How to call `eval` with `with` function? - r

Having an lm object I need to create a function based on its variables represented as character vector. I have tried to use a combination of eval and expr to create an f function that would be further used in obj and nlm optimisation of the latter.
library(tidyverse)
df <- drop_na(airquality)
model <- lm(Ozone~. - Temp, data = df, x=TRUE, y=TRUE)
base_vars <- all.vars(formula(model)[-2])
k <- length(base_vars)
f <- function(base_df, x, y, parms) {
with(base_df, parms[1] +
eval(expr(paste(paste(paste0('parms[', 2:(k+1), ']'), base_vars, sep = '*'), collapse = '+'))) +
log(parms[k+2] * (x - parms[k+3] ^ 2)))
}
obj <- function(parms, y, x) mean((residuals(model) - f(df, x, y, parms))^2)
fit <- with(data, nlm(obj, c(0, 0, 0, 0, 0, 0, 0), y = e, x = x))
But calling f(model$x, df$Temp, model$y, c(0, 0, 0, 0, 0, 0, 0)) results in the following error:
Error in eval(substitute(expr), data, enclos = parent.frame()) :
numeric 'envir' arg not of length one
4.
eval(substitute(expr), data, enclos = parent.frame())
3.
with.default(base_df, parms[1] + eval(expr(paste(paste(paste0("parms[",
2:(k + 1), "]"), base_vars, sep = "*"), collapse = "+"))) +
log(parms[k + 2] * (x - parms[k + 3]^2)))
2.
with(base_df, parms[1] + eval(expr(paste(paste(paste0("parms[",
2:(k + 1), "]"), base_vars, sep = "*"), collapse = "+"))) +
log(parms[k + 2] * (x - parms[k + 3]^2)))
1.
f(model$x, df$Temp, model$y, c(0, 0, 0, 0, 0, 0, 0))
I believe there might be a conflict between eval environment and environment implied by with function, but can't figure out why. Any ideas how can I create custom function f for variable models?
Expected output for the f(model$x, df$Temp, model$y, c(0, 0, 0, 0, 0, 0, 0)) would be:
with(base_df, parms[1]+parms[2]*Solar.R+parms[3]*Wind+parms[4]*Temp+parms[5]*Month+
parms[6]*Day+log(parms[7] * (Temp - parms[8] ^ 2)))
but for a different model it could be something like:
with(base_df,
parms[1]+parms[2]*var1+parms[3]*var2+log(parms[4]*(var3-parms[5]^2)))
so the number of variables and parameters is different with every call.

R supports computing on the language, but it should not be your first option. If you do it, it should never involve text processing of code. You don't have a case here where you need to compute on the language. I have no idea how you thought your attempt would work but I don't know the expr function and I refuse to install package tidyverse and its ginormous dependency tree.
Also, you generally should avoid with outside of interactive use.
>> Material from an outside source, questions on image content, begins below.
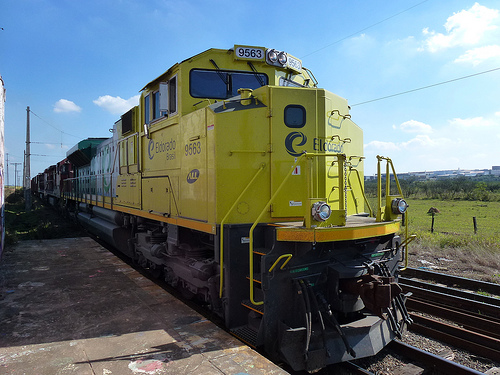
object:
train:
[25, 35, 422, 375]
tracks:
[305, 259, 498, 375]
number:
[196, 141, 203, 155]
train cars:
[60, 139, 97, 220]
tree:
[446, 172, 474, 201]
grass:
[360, 170, 499, 247]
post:
[428, 214, 436, 233]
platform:
[0, 233, 288, 375]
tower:
[22, 105, 36, 212]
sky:
[3, 1, 499, 176]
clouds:
[421, 1, 499, 70]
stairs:
[240, 225, 280, 317]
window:
[187, 65, 273, 101]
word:
[155, 137, 177, 153]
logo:
[281, 129, 309, 159]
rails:
[215, 154, 304, 309]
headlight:
[310, 200, 335, 222]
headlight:
[390, 196, 411, 216]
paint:
[21, 259, 103, 343]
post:
[470, 214, 481, 234]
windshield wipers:
[208, 58, 229, 85]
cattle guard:
[277, 290, 420, 371]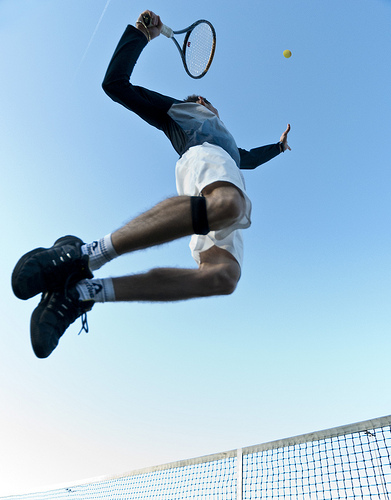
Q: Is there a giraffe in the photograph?
A: No, there are no giraffes.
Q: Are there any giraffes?
A: No, there are no giraffes.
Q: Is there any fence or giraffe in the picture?
A: No, there are no giraffes or fences.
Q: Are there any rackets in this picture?
A: Yes, there is a racket.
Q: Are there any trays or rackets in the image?
A: Yes, there is a racket.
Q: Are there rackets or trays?
A: Yes, there is a racket.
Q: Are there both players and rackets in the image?
A: Yes, there are both a racket and a player.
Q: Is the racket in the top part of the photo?
A: Yes, the racket is in the top of the image.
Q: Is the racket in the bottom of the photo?
A: No, the racket is in the top of the image.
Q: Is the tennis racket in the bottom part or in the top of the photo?
A: The tennis racket is in the top of the image.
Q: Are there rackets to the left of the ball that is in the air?
A: Yes, there is a racket to the left of the ball.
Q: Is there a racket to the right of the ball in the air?
A: No, the racket is to the left of the ball.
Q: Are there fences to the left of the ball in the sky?
A: No, there is a racket to the left of the ball.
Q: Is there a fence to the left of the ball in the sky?
A: No, there is a racket to the left of the ball.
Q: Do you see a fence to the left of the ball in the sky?
A: No, there is a racket to the left of the ball.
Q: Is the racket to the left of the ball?
A: Yes, the racket is to the left of the ball.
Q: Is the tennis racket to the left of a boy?
A: No, the tennis racket is to the left of the ball.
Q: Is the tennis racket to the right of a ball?
A: No, the tennis racket is to the left of a ball.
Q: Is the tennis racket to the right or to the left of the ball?
A: The tennis racket is to the left of the ball.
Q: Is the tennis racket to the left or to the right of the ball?
A: The tennis racket is to the left of the ball.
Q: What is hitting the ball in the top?
A: The tennis racket is hitting the ball.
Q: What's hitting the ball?
A: The tennis racket is hitting the ball.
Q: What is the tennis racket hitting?
A: The tennis racket is hitting the ball.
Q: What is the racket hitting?
A: The tennis racket is hitting the ball.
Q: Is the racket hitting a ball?
A: Yes, the racket is hitting a ball.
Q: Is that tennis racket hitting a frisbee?
A: No, the tennis racket is hitting a ball.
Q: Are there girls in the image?
A: No, there are no girls.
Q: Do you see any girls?
A: No, there are no girls.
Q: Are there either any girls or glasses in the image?
A: No, there are no girls or glasses.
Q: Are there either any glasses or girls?
A: No, there are no girls or glasses.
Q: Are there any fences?
A: No, there are no fences.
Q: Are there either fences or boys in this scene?
A: No, there are no fences or boys.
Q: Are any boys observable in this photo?
A: No, there are no boys.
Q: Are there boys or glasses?
A: No, there are no boys or glasses.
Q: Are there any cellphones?
A: No, there are no cellphones.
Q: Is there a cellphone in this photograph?
A: No, there are no cell phones.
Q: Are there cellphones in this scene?
A: No, there are no cellphones.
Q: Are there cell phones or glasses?
A: No, there are no cell phones or glasses.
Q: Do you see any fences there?
A: No, there are no fences.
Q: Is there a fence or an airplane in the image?
A: No, there are no fences or airplanes.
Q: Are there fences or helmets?
A: No, there are no fences or helmets.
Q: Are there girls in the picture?
A: No, there are no girls.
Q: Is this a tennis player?
A: Yes, this is a tennis player.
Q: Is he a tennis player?
A: Yes, this is a tennis player.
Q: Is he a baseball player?
A: No, this is a tennis player.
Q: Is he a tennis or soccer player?
A: This is a tennis player.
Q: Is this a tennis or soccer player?
A: This is a tennis player.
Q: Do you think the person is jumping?
A: Yes, the player is jumping.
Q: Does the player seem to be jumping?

But with is not the problem here.
Here is how I would do this:
df <- airquality[complete.cases(airquality),]
model <- lm(Ozone~. - Temp, data = df)
f <- function(base_df, x, parms) {
m <- model.matrix(model, data = base_df)
k <- ncol(m)
stopifnot(length(parms) == (k + 2L))
#I use exp(parms[k+1]) to ensure a positive value within the log
m %*% parms[seq_len(k)] + log(exp(parms[k + 1L]) * (x - parms[k + 2L] ^ 2))
}
obj <- function(parms, y, x, base_df) mean((residuals(model) - f(base_df, x, parms))^2)
#some x:
x <- rpois(nrow(df), 10)
fit <- nlm(obj, c(0, 0, 0, 0, 0, 0, 0), x = x, base_df = df)
#works
You don't seem to use y and thus I removed it from the code.
Note how I create the design matrix for the linear part (using model.matrix) and use matrix multiplication with the parameters. You also need to ensure that log doesn't return Inf/-Inf/NaN.
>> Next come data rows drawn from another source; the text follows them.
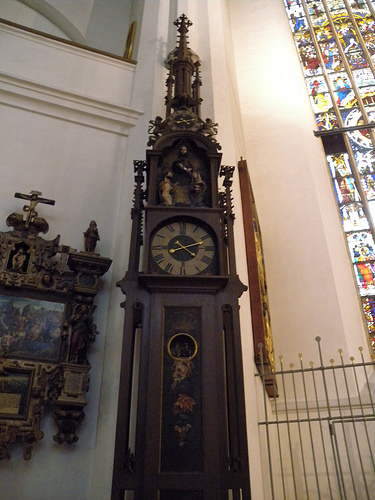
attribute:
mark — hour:
[177, 240, 215, 254]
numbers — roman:
[140, 243, 210, 274]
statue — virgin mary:
[65, 205, 112, 256]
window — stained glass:
[306, 40, 373, 150]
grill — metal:
[245, 363, 373, 467]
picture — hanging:
[0, 276, 94, 376]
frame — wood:
[0, 202, 108, 306]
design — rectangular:
[154, 300, 231, 469]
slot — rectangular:
[121, 292, 141, 465]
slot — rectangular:
[218, 302, 241, 471]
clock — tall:
[151, 213, 212, 272]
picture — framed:
[236, 156, 287, 404]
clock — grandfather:
[144, 214, 219, 271]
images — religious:
[131, 100, 225, 145]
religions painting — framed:
[3, 185, 103, 461]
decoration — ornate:
[254, 333, 373, 499]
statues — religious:
[158, 156, 207, 202]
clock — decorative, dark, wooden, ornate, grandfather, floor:
[109, 11, 252, 498]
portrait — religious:
[3, 291, 59, 358]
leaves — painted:
[173, 394, 196, 411]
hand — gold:
[173, 242, 198, 253]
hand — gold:
[177, 242, 194, 255]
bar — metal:
[249, 329, 374, 491]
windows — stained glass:
[282, 1, 374, 358]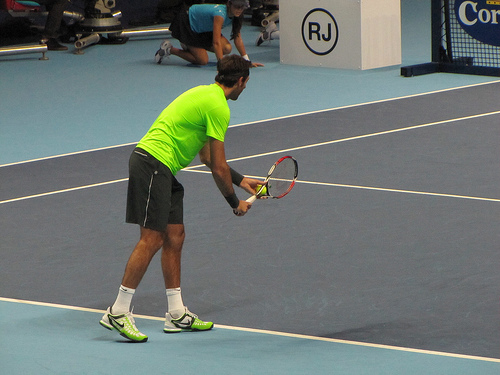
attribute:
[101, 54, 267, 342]
tennis player — male, competitive, serving, man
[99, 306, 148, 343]
shoe — green, white, black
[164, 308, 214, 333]
shoe — green, white, black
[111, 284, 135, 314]
sock — white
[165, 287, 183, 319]
sock — white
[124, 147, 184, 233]
shorts — black, lined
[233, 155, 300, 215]
tennis racket — red, white, blue, black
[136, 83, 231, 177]
shirt — green, bright, yellow-green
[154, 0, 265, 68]
ball girl — kneeling, crouching, waiting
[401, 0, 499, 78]
net — black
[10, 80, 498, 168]
baseline — white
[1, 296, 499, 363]
baseline — white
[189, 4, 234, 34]
t-shirt — blue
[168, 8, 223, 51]
skirt — black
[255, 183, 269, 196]
tennis ball — green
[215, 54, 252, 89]
hair — black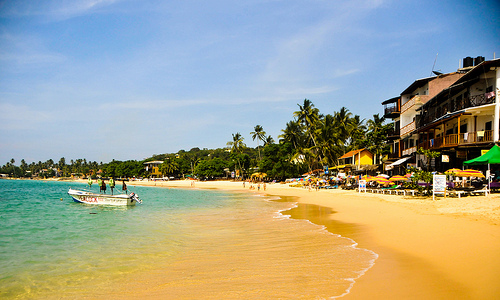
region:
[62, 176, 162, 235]
white boat in water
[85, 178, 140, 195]
people near boat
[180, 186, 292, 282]
water coming up to sand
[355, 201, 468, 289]
sand is bright orange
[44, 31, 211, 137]
sky is blue with few clouds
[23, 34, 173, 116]
clouds are white and thin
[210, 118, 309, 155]
tall palm trees in distance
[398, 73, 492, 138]
large building on right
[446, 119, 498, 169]
green umbrella under building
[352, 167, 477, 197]
numerous red and yellow umbrellas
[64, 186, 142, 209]
a white boat on the water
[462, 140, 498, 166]
a green umbrella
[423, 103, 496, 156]
a balcony on a house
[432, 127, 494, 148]
a railing on a balcony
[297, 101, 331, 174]
a palm tree leaning toward the water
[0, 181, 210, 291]
beautiful blue water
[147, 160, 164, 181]
a yellow house in the trees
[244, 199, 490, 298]
a strip of brown sand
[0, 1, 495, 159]
a bright blue and white sky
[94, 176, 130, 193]
people in the water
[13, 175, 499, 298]
the sand is yellow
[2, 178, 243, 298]
the ocean is blue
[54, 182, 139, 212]
the boat is white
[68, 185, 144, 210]
this is a boat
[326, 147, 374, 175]
the house is yellow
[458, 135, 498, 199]
the umbrella is green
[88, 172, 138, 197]
the people are on the boat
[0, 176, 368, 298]
the water is calm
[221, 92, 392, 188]
the palm trees are tall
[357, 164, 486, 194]
the umbrellas are yellow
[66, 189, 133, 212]
a little boat in the water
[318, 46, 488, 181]
the houses on the beach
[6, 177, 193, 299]
the lovely water of the ocean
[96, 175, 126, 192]
the people on the boat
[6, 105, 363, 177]
the trees in a line along the beach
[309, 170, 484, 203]
people sitting underneath umbrellas by the buildings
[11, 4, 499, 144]
the blue sky above with some white clouds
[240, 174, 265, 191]
some people standing on the beach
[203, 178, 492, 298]
the clean beach next to the water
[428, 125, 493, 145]
the balcony of the people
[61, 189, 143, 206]
a motor boat on the water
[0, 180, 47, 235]
turquoise transparent ocean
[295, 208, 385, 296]
a gentle ocean wave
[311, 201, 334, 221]
wet sand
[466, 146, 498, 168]
a bright green canopy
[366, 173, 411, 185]
yellow and orange umbrellas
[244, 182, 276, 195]
people on the beach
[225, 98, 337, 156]
palm trees on the beach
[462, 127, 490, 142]
towels hanging from a balcony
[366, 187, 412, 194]
a small white fence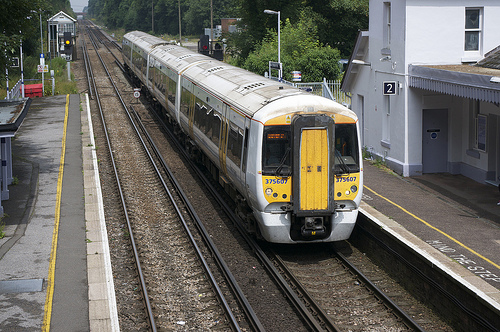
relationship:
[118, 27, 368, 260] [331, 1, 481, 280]
incoming train at a train station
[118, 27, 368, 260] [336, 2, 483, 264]
incoming train at a train station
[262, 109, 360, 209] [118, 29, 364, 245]
front on incoming train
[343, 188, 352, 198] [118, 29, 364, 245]
headlight on incoming train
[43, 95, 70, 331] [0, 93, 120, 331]
line on platform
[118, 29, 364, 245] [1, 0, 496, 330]
incoming train at station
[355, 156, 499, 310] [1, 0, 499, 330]
platform at train station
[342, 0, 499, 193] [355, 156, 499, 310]
building on platform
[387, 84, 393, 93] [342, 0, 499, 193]
number 2 on building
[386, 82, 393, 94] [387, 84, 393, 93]
number 2 on number 2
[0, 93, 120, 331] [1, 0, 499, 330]
platform at train station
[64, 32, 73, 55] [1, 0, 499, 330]
train signal at train station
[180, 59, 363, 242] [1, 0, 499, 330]
train car at train station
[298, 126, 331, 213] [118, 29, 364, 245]
door on incoming train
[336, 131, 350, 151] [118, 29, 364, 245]
driver in incoming train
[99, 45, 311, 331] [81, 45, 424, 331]
gravel between tracks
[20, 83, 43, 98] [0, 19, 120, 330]
object on ground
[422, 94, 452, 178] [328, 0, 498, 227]
door on building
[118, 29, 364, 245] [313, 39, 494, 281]
incoming train at station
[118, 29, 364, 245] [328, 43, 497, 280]
incoming train at station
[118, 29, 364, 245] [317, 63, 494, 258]
incoming train at station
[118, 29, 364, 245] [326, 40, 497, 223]
incoming train at station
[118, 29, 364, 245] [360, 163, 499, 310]
incoming train at platform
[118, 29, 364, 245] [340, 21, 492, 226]
incoming train at station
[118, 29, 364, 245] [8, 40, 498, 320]
incoming train at train station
I think #Roland gave a good answer covering your actual problem. I am isolating what I think you were specifically asking based on the question Title, with no comment on whether it is a good idea or not. It probably isn't in this use case.
But what you were looking for more than likely is eval_tidy() from rlang. I left the :: function notation in just so its obvious what package is being used here.
Note I fixed a couple things that seemed to be errors in the code. I am also using all ones instead of zeros to test in parms due to the log.
library(rlang)
library(tidyr)
# dropped y since it was an unused argument
f <- function(base_df, x, parms) {
# set an expression to evaluate using parse_expr()
.f <- rlang::parse_expr(paste(paste(paste0('parms[', 2:(k+1), ']'),
base_vars, sep = '*'), collapse = '+'))
# use eval_tidy() with the data mask
y_part1 <- rlang::eval_tidy(.f, data = base_df)
y_part2 <- log(parms[k + 2] * (x - parms[k + 3] ^ 2))
parms[1] + y_part1 + y_part2
}
# using your code
df <- tidyr::drop_na(airquality)
model <- lm(Ozone~. - Temp, data = df, x=TRUE, y=TRUE)
base_vars <- all.vars(formula(model)[-2])
k <- length(base_vars)
# changed to all ones, I think this is what you wanted for length
parms <- rep(1, k + 3)
method_1 <- f(df, df$Temp, parms)
method_2 <- with(df, parms[1]+parms[2]*Solar.R+parms[3]*Wind+parms[4]*Temp+parms[5]*Month+
parms[6]*Day+log(parms[7] * (Temp - parms[8] ^ 2)))
all.equal(method_1, method_2)
# [1] TRUE

Related

Integrating under a curve in R

I apologise if this is a duplicate; I've read answers to similar questions to no avail.
I'm trying to integrate under a curve, given a specific formula (below) for said integration.
As a toy example, here's some data:
Antia_Model <- function(t,y,p1){
r <- p1[1]; k <- p1[2]; p <- p1[3]; o <- p1[4]
P <- y[1]; I <- y[2]
dP = r*P - k*P*I
dI = p*I*(P/(P + o))
list(c(dP,dI))
}
r <- 0.25; k <- 0.01; p <- 1; o <- 1000 # Note that r can range btw 0.1 and 10 in this model
parms <- c(r, k, p, o)
P0 <- 1; I0 <- 1
N0 <- c(P0, I0)
TT <- seq(0.1, 50, 0.1)
results <- lsoda(N0, TT, Antia_Model, parms, verbose = FALSE)
P <- results[,2]; I <- results[,3]
As I understand it, I should be able to use the auc() function from the MESS package (can I just use the integrate() function? Unclear...), which should look something like this:
auc(P, TT, from = x1, to = x2, type = "spline")
Though I don't really understand how to use the "from" and "to" arguments, or how to incorporate "u" from the original integration formula...
Using the integrate() function seems more intuitive, but if I try:
u <- 1
integrand <- function(P) {u*P}
q <- integrate(integrand, lower = 0, upper = Inf)
I get this error:
# Error in integrate(integrand, lower = 0, upper = Inf) :
# the integral is probably divergent
As you can tell, I'm pretty lost, so any help would be greatly appreciated! Thank you so much! :)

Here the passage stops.